(Provided data)

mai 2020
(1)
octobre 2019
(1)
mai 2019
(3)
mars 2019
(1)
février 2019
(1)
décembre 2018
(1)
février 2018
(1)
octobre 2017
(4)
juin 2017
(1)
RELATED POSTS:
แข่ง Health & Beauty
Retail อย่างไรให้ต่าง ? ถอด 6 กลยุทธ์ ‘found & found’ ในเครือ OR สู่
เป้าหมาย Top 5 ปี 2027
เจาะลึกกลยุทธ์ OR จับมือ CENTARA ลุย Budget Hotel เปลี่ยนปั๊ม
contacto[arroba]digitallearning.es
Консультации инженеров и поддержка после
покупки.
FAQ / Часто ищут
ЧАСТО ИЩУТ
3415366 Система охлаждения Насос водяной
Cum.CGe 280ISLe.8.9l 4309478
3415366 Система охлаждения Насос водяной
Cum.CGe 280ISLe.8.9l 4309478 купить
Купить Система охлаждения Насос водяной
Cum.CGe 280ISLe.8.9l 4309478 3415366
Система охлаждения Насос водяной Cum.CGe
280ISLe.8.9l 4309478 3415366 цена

(End Provided data)
(Provided data)

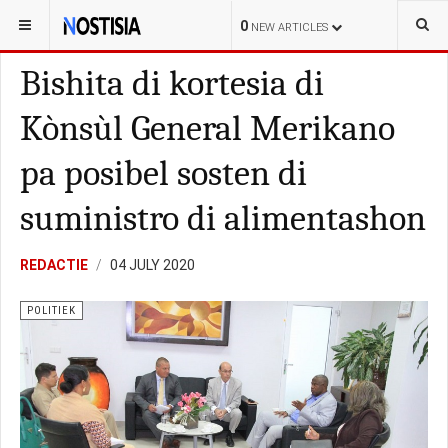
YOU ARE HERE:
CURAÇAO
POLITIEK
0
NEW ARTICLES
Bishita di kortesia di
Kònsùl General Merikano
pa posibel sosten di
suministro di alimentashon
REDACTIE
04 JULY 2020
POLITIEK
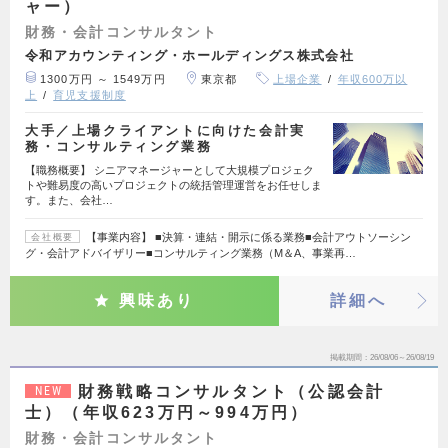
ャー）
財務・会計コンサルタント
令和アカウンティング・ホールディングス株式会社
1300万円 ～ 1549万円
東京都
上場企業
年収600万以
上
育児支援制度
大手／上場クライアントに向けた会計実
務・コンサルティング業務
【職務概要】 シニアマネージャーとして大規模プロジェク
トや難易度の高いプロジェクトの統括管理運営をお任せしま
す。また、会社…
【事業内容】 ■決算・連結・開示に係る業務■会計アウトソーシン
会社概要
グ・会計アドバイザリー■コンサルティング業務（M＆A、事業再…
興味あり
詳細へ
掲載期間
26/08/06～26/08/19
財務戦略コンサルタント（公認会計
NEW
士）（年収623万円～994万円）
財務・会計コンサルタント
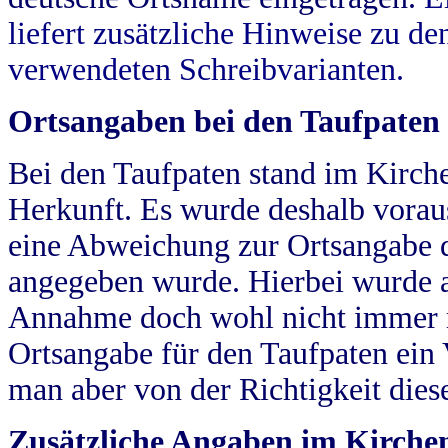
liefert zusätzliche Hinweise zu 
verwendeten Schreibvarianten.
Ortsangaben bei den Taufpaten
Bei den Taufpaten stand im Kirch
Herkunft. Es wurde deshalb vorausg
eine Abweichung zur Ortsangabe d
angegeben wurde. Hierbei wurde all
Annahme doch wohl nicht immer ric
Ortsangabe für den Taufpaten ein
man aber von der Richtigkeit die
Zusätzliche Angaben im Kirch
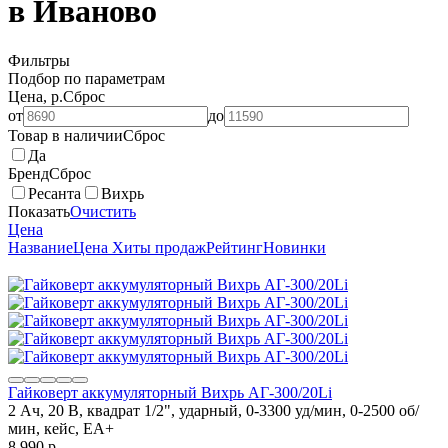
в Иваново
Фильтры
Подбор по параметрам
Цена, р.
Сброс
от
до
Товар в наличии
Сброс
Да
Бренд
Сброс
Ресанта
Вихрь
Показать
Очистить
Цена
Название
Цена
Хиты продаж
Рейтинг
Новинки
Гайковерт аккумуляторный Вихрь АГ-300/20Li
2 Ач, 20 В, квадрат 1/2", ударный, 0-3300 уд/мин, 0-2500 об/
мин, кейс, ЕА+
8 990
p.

(End Provided data)
(Provided data)

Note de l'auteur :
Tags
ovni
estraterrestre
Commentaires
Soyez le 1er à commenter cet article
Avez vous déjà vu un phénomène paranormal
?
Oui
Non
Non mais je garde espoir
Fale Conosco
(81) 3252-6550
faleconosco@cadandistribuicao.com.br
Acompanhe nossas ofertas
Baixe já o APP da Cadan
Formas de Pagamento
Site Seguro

(End Provided data)

* [Assigned task]:
Only the lines above starting with the line with "suministro di alimentashon" and going on through the line with "man aber von der Richtigkeit die" belong in the answer; repeat them exactly, minus any picture.

* [Output]:
suministro di alimentashon
REDACTIE
04 JULY 2020
POLITIEK
ャー）
財務・会計コンサルタント
令和アカウンティング・ホールディングス株式会社
1300万円 ～ 1549万円
東京都
上場企業
年収600万以
上
育児支援制度
大手／上場クライアントに向けた会計実
務・コンサルティング業務
【職務概要】 シニアマネージャーとして大規模プロジェク
トや難易度の高いプロジェクトの統括管理運営をお任せしま
す。また、会社…
【事業内容】 ■決算・連結・開示に係る業務■会計アウトソーシン
会社概要
グ・会計アドバイザリー■コンサルティング業務（M＆A、事業再…
興味あり
詳細へ
掲載期間
26/08/06～26/08/19
財務戦略コンサルタント（公認会計
NEW
士）（年収623万円～994万円）
財務・会計コンサルタント
liefert zusätzliche Hinweise zu 
verwendeten Schreibvarianten.
Ortsangaben bei den Taufpaten
Bei den Taufpaten stand im Kirch
Herkunft. Es wurde deshalb vorausg
eine Abweichung zur Ortsangabe d
angegeben wurde. Hierbei wurde all
Annahme doch wohl nicht immer ric
Ortsangabe für den Taufpaten ein
man aber von der Richtigkeit die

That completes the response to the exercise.